Bitbucket Server importer developer documentation
Prerequisites
To test imports, you need a Bitbucket Server instance running locally. For information on running a local instance, see these instructions.
Code structure
The importer’s codebase is broken up into the following directories:
-
lib/gitlab/bitbucket_server_import
: this directory contains most of the code such as the classes used for importing resources. -
app/workers/gitlab/bitbucket_server_import
: this directory contains the Sidekiq workers.
How imports advance
When a Bitbucket Server project is imported, work is divided into separate stages, with each stage consisting of a set of Sidekiq jobs that are executed.
Between every stage, a job called Gitlab::BitbucketServerImport::AdvanceStageWorker
is scheduled that periodically checks if all work of the current stage is completed.

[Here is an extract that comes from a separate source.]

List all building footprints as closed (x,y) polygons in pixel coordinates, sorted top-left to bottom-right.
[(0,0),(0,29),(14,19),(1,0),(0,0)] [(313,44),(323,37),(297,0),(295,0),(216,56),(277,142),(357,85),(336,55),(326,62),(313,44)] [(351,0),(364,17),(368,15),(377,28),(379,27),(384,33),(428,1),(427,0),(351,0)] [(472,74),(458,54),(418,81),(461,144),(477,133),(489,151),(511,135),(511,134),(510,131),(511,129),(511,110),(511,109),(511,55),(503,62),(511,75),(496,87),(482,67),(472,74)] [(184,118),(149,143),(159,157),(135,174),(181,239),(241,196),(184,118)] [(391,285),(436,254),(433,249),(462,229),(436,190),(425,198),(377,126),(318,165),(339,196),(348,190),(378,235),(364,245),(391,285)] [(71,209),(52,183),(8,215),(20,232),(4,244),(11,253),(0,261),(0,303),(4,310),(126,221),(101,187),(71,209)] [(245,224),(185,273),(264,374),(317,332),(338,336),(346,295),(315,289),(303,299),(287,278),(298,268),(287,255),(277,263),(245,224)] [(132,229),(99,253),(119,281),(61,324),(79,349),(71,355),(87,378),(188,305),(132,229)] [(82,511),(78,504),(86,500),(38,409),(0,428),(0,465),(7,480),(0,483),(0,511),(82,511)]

If
all the work is complete, the job advances the import process to the next stage.
Stages
1. Stage::ImportRepositoryWorker
This worker imports the repository and schedules the next stage when done.
2. Stage::ImportPullRequestsWorker
This worker imports all pull requests. For every pull request, a job for the
Gitlab::BitbucketImport::ImportPullRequestWorker
worker is scheduled.
Bitbucket Server keeps tracks of references for open pull requests in
refs/heads/pull-requests
, but closed and merged requests get moved
into hidden internal refs under stash-refs/pull-requests
.
As a result, they are not fetched by default. To prevent merge requests from not having
commits and therefore having empty diffs, we fetch affected source and target
commits from the server before importing the pull request.

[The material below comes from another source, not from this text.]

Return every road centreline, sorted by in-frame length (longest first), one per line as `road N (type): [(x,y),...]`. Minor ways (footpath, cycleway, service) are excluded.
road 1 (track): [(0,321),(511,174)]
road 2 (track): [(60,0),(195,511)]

We save the fetched commits as refs so that Git doesn’t remove them, which can happen
if they are unused.
Source commits are saved as #{commit}:refs/merge-requests/#{pull_request.iid}/head
and target commits are saved as #{commit}:refs/keep-around/#{commit}
.
When creating a pull request, we need to match Bitbucket users with GitLab users for the author and reviewers. Whenever a matching user is found, the GitLab user ID is cached for 24 hours so that it doesn’t have to be searched for again.
3. Stage::ImportNotesWorker
This worker imports notes (comments) for all merge requests.
For every merge request, a job for the Gitlab::BitbucketServerImport::ImportPullRequestNotesWorker
worker is scheduled which imports all standalone comments, inline comments, merge events, and
approved events for the merge request.
4. Stage::ImportLfsObjectsWorker
Imports LFS objects from the source project by scheduling a
Gitlab::BitbucketServerImport::ImportLfsObjectsWorker
job for every LFS object.
5. Stage::FinishImportWorker
This worker completes the import process by performing some housekeeping such as marking the import as completed.
Pull request mentions
Pull request descriptions and notes can contain @mentions to users. If a user with the same email does not exist on GitLab, this can lead to incorrect users being tagged.
To get around this, we build a cache containing all users who have access to the Bitbucket project and then convert mentions in pull request descriptions and notes.
Backoff and retry
In order to handle rate limiting, requests are wrapped with BitbucketServer::RetryWithDelay
.
This wrapper checks if the response is rate limited and retries once after the delay specified in the response headers.